Re-Volt für Android: Der Klassiker im Test

Martin Malischek

Wer hatte schon als kleiner Junge einen Faible für ferngesteuerte Autos? Genau aus diesem Grund lief bei mir auch das Spiel Re-Volt, das 1999 für Nintendo 64, Sonys Playstation, Sega Dreamcast und PC erschien, auf und ab. Nun veröffentlichte WeGo Interactive Co Ltd., das ursprünglich von Acclaim verlegte Spiel für Android. Im Test erfahrt ihr, ob sich ein Blick auf die Portierung und ein Kauf der Premium-Version im Play Store lohnt.

Re-Volt für Android: Der Klassiker im Test

Früher total im Trend – heute aus der Mode: Viele Videospiele führten uns in den letzten Jahrzehnten durch Miniaturwelten.
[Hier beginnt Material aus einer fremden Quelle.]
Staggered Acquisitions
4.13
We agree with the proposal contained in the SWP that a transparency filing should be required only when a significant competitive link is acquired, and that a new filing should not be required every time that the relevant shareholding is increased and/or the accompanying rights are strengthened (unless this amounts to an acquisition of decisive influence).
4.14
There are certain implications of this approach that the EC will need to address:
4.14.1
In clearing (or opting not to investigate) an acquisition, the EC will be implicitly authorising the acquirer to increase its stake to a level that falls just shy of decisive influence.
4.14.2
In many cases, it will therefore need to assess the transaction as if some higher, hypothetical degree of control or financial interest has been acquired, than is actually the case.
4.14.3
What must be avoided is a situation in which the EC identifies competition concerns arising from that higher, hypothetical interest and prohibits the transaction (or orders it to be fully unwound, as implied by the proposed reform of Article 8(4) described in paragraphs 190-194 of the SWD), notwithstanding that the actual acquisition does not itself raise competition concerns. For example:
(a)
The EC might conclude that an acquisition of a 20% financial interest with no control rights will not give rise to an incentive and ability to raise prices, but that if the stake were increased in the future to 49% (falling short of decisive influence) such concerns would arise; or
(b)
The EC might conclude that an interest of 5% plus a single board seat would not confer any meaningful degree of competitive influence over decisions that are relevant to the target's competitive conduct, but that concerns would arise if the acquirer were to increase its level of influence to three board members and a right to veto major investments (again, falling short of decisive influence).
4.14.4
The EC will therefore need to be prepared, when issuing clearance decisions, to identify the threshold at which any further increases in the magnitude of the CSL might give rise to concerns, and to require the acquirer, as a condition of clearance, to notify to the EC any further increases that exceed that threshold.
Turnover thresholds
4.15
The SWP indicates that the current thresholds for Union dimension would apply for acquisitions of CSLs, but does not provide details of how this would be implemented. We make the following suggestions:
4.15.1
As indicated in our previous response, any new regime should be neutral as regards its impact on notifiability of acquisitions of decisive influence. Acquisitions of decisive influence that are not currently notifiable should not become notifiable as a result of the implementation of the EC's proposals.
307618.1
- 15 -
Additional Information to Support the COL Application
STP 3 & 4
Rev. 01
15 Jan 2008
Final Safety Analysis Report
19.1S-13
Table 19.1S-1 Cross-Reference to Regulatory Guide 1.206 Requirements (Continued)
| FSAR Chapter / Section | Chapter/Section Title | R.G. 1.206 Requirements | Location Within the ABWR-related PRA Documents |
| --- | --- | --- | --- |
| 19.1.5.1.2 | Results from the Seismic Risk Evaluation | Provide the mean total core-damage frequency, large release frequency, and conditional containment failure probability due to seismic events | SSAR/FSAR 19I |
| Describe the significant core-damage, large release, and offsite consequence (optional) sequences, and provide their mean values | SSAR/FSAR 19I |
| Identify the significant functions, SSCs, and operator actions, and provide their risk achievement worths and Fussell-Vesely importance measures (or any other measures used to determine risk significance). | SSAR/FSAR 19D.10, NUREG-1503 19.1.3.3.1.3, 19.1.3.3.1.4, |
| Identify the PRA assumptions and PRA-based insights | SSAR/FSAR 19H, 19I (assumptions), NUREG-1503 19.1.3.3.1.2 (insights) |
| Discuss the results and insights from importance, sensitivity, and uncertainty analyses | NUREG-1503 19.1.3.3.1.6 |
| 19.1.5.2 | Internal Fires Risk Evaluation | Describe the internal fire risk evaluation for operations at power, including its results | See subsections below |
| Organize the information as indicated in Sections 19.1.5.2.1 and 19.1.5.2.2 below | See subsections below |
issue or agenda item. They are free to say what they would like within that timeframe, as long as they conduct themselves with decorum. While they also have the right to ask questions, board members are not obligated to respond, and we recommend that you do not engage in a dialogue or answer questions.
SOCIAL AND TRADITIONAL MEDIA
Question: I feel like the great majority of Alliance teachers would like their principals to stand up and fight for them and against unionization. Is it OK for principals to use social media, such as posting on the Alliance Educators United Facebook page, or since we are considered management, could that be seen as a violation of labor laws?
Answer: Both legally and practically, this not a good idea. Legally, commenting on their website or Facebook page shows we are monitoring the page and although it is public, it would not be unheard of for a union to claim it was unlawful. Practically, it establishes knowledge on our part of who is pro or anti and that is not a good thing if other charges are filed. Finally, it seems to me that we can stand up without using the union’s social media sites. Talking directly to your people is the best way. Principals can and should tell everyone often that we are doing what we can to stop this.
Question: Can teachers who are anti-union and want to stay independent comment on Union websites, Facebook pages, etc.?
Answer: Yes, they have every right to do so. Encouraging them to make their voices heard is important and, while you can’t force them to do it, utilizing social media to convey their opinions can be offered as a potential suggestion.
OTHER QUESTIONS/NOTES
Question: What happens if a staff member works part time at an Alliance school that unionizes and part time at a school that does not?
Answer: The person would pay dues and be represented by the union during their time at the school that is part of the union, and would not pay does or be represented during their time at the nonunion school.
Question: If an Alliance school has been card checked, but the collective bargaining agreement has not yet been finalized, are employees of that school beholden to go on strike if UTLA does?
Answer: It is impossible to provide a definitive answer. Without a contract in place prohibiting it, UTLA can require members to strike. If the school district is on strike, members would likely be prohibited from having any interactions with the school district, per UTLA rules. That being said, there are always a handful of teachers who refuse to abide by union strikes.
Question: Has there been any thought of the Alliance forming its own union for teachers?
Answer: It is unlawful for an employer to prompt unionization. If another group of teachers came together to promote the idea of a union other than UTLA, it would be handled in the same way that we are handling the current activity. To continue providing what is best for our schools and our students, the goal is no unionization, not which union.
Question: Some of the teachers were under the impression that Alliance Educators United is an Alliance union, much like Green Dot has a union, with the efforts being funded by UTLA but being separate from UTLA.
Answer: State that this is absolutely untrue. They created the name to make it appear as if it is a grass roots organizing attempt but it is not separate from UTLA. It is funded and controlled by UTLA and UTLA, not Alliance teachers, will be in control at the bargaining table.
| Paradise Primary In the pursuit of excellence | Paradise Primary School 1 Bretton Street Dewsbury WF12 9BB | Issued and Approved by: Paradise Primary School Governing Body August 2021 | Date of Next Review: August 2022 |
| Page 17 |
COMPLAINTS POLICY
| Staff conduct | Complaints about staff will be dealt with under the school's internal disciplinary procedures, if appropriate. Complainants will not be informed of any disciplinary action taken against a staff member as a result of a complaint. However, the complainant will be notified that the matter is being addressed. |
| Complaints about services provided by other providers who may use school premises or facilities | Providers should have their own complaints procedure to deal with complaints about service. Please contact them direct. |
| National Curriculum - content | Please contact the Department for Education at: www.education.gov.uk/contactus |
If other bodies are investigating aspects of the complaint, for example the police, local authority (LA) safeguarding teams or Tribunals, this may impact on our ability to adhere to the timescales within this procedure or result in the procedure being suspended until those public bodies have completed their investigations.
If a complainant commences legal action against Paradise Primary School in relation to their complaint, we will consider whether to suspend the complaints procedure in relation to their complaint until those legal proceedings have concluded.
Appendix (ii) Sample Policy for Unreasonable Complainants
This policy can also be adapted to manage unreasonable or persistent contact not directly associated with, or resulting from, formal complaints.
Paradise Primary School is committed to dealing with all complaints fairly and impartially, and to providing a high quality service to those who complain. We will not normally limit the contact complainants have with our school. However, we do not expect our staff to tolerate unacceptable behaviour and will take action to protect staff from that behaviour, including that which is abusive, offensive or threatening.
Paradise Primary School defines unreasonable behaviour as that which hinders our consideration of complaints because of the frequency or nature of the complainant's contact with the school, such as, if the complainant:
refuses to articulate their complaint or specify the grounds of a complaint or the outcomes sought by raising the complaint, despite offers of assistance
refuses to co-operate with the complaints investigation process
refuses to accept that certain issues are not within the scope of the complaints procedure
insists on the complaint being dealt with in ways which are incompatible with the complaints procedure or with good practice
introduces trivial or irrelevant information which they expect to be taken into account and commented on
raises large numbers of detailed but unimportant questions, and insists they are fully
Sei es als Action-Videospielcharakter, Rennen fahrend durch einen für die kleinen Autos riesigen Küchentisch oder als Kampfflugzeug durch das von Feinden bedrohte Wohnzimmer. Ich erinnere mich noch schmunzelnd an die Mickey Maus Magazin-Zugabe ‚Funk Flitzer‘, über die auf dem Pausenhof gesprochen wurde. Auch in ‚Funk Flitzer‘ führte man ferngesteuerte Autos durch eine Rennstrecke – jedoch in der Vogelperspektive. Auch Re-Volt sprang auf diesen Zug auf, mit Erfolg!

Noch heute bastelt und zockt eine große Community an dem Ende der 90er-Jahre erschienenem Rennspiel. Einige Multiplayer-Server werden noch heute betrieben und freuen sich über regen Andrang. Nicht nur das Spiel selbst und die Grafik (zumindest die der PC-Version und des Dreamcasts), die ihrer Zeit voraus war, sondern auch die großartigen Soundtracks machten das Spiel einmalig. Sequels dieses konnten an den Erfolg nicht anknüpfen.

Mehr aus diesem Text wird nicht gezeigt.